== Directions ==
Reproduce the data that follows precisely.

[Collected data]
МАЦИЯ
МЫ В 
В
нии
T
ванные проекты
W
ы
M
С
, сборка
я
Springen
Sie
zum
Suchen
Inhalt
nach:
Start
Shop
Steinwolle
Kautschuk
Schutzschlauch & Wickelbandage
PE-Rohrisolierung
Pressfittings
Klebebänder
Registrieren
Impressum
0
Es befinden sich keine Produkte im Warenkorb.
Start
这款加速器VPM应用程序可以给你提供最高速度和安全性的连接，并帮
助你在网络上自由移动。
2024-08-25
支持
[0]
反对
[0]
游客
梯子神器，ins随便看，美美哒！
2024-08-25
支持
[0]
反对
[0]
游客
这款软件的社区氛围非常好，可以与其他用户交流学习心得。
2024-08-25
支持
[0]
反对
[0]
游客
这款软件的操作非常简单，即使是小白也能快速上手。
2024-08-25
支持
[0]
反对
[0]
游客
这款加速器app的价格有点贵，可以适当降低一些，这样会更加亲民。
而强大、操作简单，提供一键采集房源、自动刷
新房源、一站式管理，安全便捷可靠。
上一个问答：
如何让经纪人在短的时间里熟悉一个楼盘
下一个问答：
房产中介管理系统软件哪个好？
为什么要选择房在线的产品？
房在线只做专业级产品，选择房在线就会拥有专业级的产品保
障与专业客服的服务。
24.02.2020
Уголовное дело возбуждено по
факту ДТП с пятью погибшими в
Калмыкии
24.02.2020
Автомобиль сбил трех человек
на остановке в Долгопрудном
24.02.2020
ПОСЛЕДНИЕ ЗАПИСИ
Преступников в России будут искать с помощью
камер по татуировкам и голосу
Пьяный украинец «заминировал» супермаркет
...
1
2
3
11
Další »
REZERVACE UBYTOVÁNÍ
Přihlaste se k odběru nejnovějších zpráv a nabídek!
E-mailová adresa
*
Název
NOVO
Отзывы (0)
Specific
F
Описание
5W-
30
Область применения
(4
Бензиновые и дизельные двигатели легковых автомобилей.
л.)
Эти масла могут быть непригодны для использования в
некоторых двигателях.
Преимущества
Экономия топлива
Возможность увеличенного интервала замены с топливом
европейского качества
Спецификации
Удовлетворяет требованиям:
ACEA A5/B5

== Answer section ==
МАЦИЯ
МЫ В 
В
нии
T
ванные проекты
W
ы
M
С
, сборка
я
Springen
Sie
zum
Suchen
Inhalt
nach:
Start
Shop
Steinwolle
Kautschuk
Schutzschlauch & Wickelbandage
PE-Rohrisolierung
Pressfittings
Klebebänder
Registrieren
Impressum
0
Es befinden sich keine Produkte im Warenkorb.
Start
这款加速器VPM应用程序可以给你提供最高速度和安全性的连接，并帮
助你在网络上自由移动。
2024-08-25
支持
[0]
反对
[0]
游客
梯子神器，ins随便看，美美哒！
2024-08-25
支持
[0]
反对
[0]
游客
这款软件的社区氛围非常好，可以与其他用户交流学习心得。
2024-08-25
支持
[0]
反对
[0]
游客
这款软件的操作非常简单，即使是小白也能快速上手。
2024-08-25
支持
[0]
反对
[0]
游客
这款加速器app的价格有点贵，可以适当降低一些，这样会更加亲民。
而强大、操作简单，提供一键采集房源、自动刷
新房源、一站式管理，安全便捷可靠。
上一个问答：
如何让经纪人在短的时间里熟悉一个楼盘
下一个问答：
房产中介管理系统软件哪个好？
为什么要选择房在线的产品？
房在线只做专业级产品，选择房在线就会拥有专业级的产品保
障与专业客服的服务。
24.02.2020
Уголовное дело возбуждено по
факту ДТП с пятью погибшими в
Калмыкии
24.02.2020
Автомобиль сбил трех человек
на остановке в Долгопрудном
24.02.2020
ПОСЛЕДНИЕ ЗАПИСИ
Преступников в России будут искать с помощью
камер по татуировкам и голосу
Пьяный украинец «заминировал» супермаркет
...
1
2
3
11
Další »
REZERVACE UBYTOVÁNÍ
Přihlaste se k odběru nejnovějších zpráv a nabídek!
E-mailová adresa
*
Název
NOVO
Отзывы (0)
Specific
F
Описание
5W-
30
Область применения
(4
Бензиновые и дизельные двигатели легковых автомобилей.
л.)
Эти масла могут быть непригодны для использования в
некоторых двигателях.
Преимущества
Экономия топлива
Возможность увеличенного интервала замены с топливом
европейского качества
Спецификации
Удовлетворяет требованиям:
ACEA A5/B5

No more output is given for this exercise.